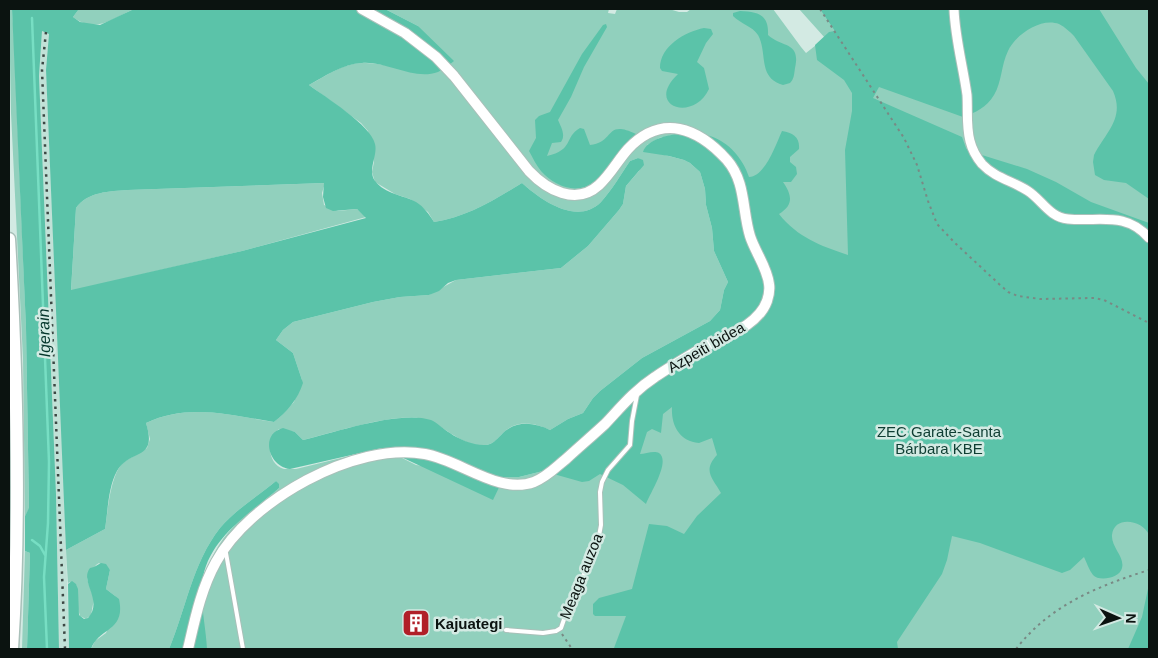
<svg xmlns="http://www.w3.org/2000/svg" width="1158" height="658" font-family="Arial,sans-serif">
	<rect width="100%" height="100%" fill="#d3eae3"/>
	<path fill="#c1e1d7" d="M42 31 49 34 46 70 64 482 69 649H59L56 494 39 76Z"/>
	<path fill="#91d0bd" fill-rule="evenodd" d="M9 9H12L14 40 26 328 29 509 25 516 23 359 11 113Z
		M79 9H134C112 19 95 34 73 17Z
		M385 9H609L608 13 615 14 617 9H669L679 12H687L691 9H773L801 47 806 53 825 38 799 9H1149V649H191C199 603 200 560 235 525 248 511 265 501 279 488L276 481C258 496 235 510 220 528 192 564 186 609 169 649H91L95 641 106 633 119 603 115 596 106 589 110 570 99 563 96 565 87 579 94 599 91 615 86 619 80 616 78 609 77 586 69 582 68 584 66 550 105 529C108 511 110 474 124 462 131 457 140 453 147 448L150 439 146 423C189 403 229 415 274 422L283 414 294 402 302 380 293 353 276 340 283 330 293 322 373 302 400 297 429 295 456 280 561 268 588 246 619 210 623 204 626 186 639 171 643 161 638 158 630 161C621 174 612 190 601 202 577 226 541 200 522 183 494 200 467 217 434 222L428 212 410 199 395 194 375 182 372 172 374 162 368 131 361 123 309 85C326 76 343 63 363 63 386 62 409 74 433 73L418 26ZM673 135 758 250 712 351 543 471 519 477H504L416 465 382 448 296 469C293 469 288 469 284 469 267 464 266 439 279 429L295 432 303 440C333 433 395 412 423 419 445 424 461 448 486 445 495 444 498 437 504 432 518 419 535 423 550 430L568 419 583 413 593 398 600 391 642 358 710 321 720 310 724 290 728 282 714 251 712 228 706 205 705 189 700 172 690 163 684 160 661 154 647 145 659 138Z
		M325 183 322 193 324 205 338 211 357 209 366 217 242 251 71 291 76 208C87 192 110 191 128 190Z
		M25 551 30 553 27 649H22Z"/>
	<path fill="#5bc3a9" fill-rule="evenodd" d="M12 9H79L73 17 80 22 100 25 134 9H385L418 26 454 61C449 65 444 69 438 72 414 81 387 61 362 63 343 64 325 76 309 85 325 97 371 125 375 144 378 156 367 170 375 181 385 194 403 195 416 202 424 207 429 214 434 222 467 217 494 200 522 183 541 200 577 226 601 202 612 190 621 174 630 161L638 158 643 160 644 165 626 186 623 204 619 210 588 246 561 268 456 280 448 283 439 291 429 295 400 297 373 302 293 322 283 330 276 340 293 353 303 383C298 399 287 412 274 422 230 415 188 403 146 423 158 462 130 448 117 471 108 487 108 511 105 529L66 550 46 70 49 34 42 31 39 76 56 494 59 649H27L30 553 25 551V516L29 508 26 328ZM324 183 323 197 326 208 333 211 357 209 366 218 242 251 71 290 76 208C87 192 110 191 128 190Z
		M820 9H1099L1136 68 1149 84V199L1126 183 1104 180 1095 175 1093 162 1094 155C1106 132 1125 118 1113 91L1074 36C1070 32 1065 27 1059 24 1041 17 1015 35 1008 51 1001 65 1002 82 994 95 987 107 975 113 963 117L879 87 873 98 962 137 966 148 969 151 1027 169 1056 182 1091 202 1149 223V535C1143 520 1114 515 1112 535 1111 547 1125 557 1122 568 1120 578 1099 582 1093 575 1089 570 1087 563 1084 557L1070 570 1062 573 980 543 952 536 947 560 942 574 897 642 898 649H609L614 648 626 616H595L593 614V604L599 598 632 589 649 524 667 526 684 534 697 516 721 493C713 479 702 471 717 455L712 438 699 443C679 441 671 425 672 407L663 414 661 433 652 429 647 432 640 454C645 454 654 450 659 453 671 461 650 493 646 504L623 485 600 474 589 481 582 482 543 471 519 477H504L493 500 382 448 290 469C269 467 259 434 283 428L295 432 303 440C336 432 400 410 431 420 438 423 443 429 450 433 458 439 475 446 486 445 493 444 496 440 501 435 515 420 533 422 550 430L568 419 583 413 593 398 600 391 642 358 710 321 720 310 724 290 728 282 714 251 712 228 706 205 705 189 700 172 690 163 684 160 669 156 643 152C649 133 694 130 710 136 729 142 743 159 749 177 765 177 776 144 782 131 793 133 800 137 799 149L790 157V162L796 167 797 174 791 182H783C792 195 794 205 779 214 797 237 821 246 848 255L845 150 852 111V93L844 80 817 60 815 45 829 32 835 31Z
		M740 11C758 12 769 14 768 35 782 48 801 41 795 68 794 75 794 79 790 83L783 85C757 77 768 53 758 35 752 26 741 24 733 16V13Z
		M606 24 607 27 584 67 571 97 558 120C561 127 566 135 561 142L552 143 547 156C574 150 564 137 580 128L584 129 590 145C615 143 604 119 636 134 623 149 610 168 595 181 578 196 554 186 541 171 536 165 533 158 529 151L536 138 535 120 539 116 550 112 582 54 603 25Z
		M704 28 711 29 713 34 706 43 697 62 704 68 709 89C693 123 644 106 678 74L662 71 660 68C660 46 685 32 704 28Z
		M276 481 279 484V488C251 513 211 536 203 577 199 600 206 626 207 649H169C186 609 192 564 220 528 235 510 258 496 276 481Z
		M101 563 106 564 110 570 106 589 119 599C126 632 99 627 91 649H69L68 584 72 581 76 584 78 589 79 615 84 619 88 618C104 600 79 582 90 568L94 567Z
		M1149 584V649H1128L1142 617Z"/>
	<g fill="none" stroke-linecap="round" stroke-linejoin="round">
		<path stroke="#77dec3" stroke-width="2.5" d="M32 18 49 462 48 523 44 577 47 649
			M32 540 40 546 45 555"/>
		<defs>
			<path id="service" d="M226 553 243 649
				M506 630 543 633 556 631 561 628 569 605 590 562 599 536 601 525 600 492 602 482 608 470 630 445 632 421 637 395"/>
			<path id="tertiary" d="M954 9C955 38 963 66 967 95 968 111 966 126 970 141 972 149 977 158 982 164 995 178 1013 181 1028 191 1042 200 1049 217 1068 219 1099 222 1126 211 1149 238"/>
			<path id="secondary" d="M188 649C195 619 201 589 216 562 249 501 355 441 425 454 460 460 499 495 534 482 547 477 556 467 566 459 579 447 592 436 605 424 621 407 635 390 655 377 671 366 687 357 704 347 725 336 758 326 767 301 769 295 770 290 769 284 767 267 755 252 750 236 742 210 746 182 727 160 698 128 662 113 628 149 618 160 611 174 599 185 576 206 547 190 529 171L454 76 436 57 405 33 362 9"/>
			<path id="motorway" d="M9 239C17 375 21 513 12 649"/>
		</defs>
		<use href="#service" stroke="#a9c0b9" stroke-width="6"/>
		<use href="#tertiary" stroke="#a9c0b9" stroke-width="11"/>
		<use href="#secondary" stroke="#a9c0b9" stroke-width="12"/>
		<use href="#motorway" stroke="#a9c0b9" stroke-width="15"/>
		<path stroke="#798984" stroke-width="2" stroke-dasharray="2.5 4" stroke-linecap="butt" d="M820 9 904 138 917 165 928 201 937 224 955 243 999 284 1008 292 1018 296 1040 299 1094 298 1104 300 1149 323
			M562 634 572 649
			M1016 649C1050 605 1098 586 1149 570"/>
		<use href="#service" stroke="#fff" stroke-width="4"/>
		<use href="#tertiary" stroke="#fff" stroke-width="9"/>
		<use href="#secondary" stroke="#fff" stroke-width="10"/>
		<use href="#motorway" stroke="#fff" stroke-width="12"/>
		<path stroke="#3c4743" stroke-width="2.5" stroke-dasharray="2.5 5" stroke-linecap="butt" d="M46 32 42 70 65 649"/>
	</g>
	<defs>
		<symbol id="building-square" viewBox="-11 -11 22 22"><rect x="-9" y="-9" width="18" height="18" rx="4" fill="#b11f28" stroke="#d3eae3"/><path d="M-4-6H4V6H1V3H-1V6H-4ZM-2.5-4.3h1.7v1.8h-1.7ZM.8-4.3h1.7v1.8H.8ZM-2.5-1h1.7V.8h-1.7ZM.8-1h1.7V.8H.8Z" fill="#fff"/></symbol>
	</defs>
	<g fill-rule="evenodd">
		<use href="#building-square" x="400" y="607" width="32" height="32"/>
	</g>
	<g text-anchor="middle" dominant-baseline="central" stroke-width="5" stroke-linejoin="round" paint-order="stroke">
		<g font-size="15" fill="#0b1310" stroke="#d3eae3">
			<text transform="translate(706 347) rotate(-30)">Azpeiti bidea</text>
			<text transform="translate(581 576) rotate(-68)">Meaga auzoa</text>
		</g>
		<g font-size="15" fill="#0f3e33" stroke="#d3eae3">
			<text x="939" y="431">ZEC Garate-Santa<tspan x="939" dy="17">Bárbara KBE</tspan></text>
		</g>
		<g font-size="15" font-weight="bold" fill="#0b1310" stroke="#d3eae3" text-anchor="start">
			<text x="435" y="623">Kajuategi</text>
		</g>
		<g font-size="16" font-style="italic" fill="#04362b" stroke="#d3eae3">
			<text transform="translate(44 333) rotate(-92)">Igerain</text>
		</g>
	</g>
	<rect width="1158" height="658" fill="none" stroke="#0b1310" stroke-width="20"/>
	<g transform="translate(1118 618) rotate(92)" stroke="#d3eae3" stroke-width="4" paint-order="stroke">
	<path d="M0-4L9 19L0 12L-9 19Z" fill="#0b1310"/>
	<text y="-8" font-size="14" font-weight="bold" text-anchor="middle" fill="#0b1310">N</text>
	</g>
</svg>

__PROMPT__
Filter the records down to the lines that contain the string "square", and copy those lines.

__ANSWER BELOW__
		<symbol id="building-square" viewBox="-11 -11 22 22"><rect x="-9" y="-9" width="18" height="18" rx="4" fill="#b11f28" stroke="#d3eae3"/><path d="M-4-6H4V6H1V3H-1V6H-4ZM-2.5-4.3h1.7v1.8h-1.7ZM.8-4.3h1.7v1.8H.8ZM-2.5-1h1.7V.8h-1.7ZM.8-1h1.7V.8H.8Z" fill="#fff"/></symbol>
		<use href="#building-square" x="400" y="607" width="32" height="32"/>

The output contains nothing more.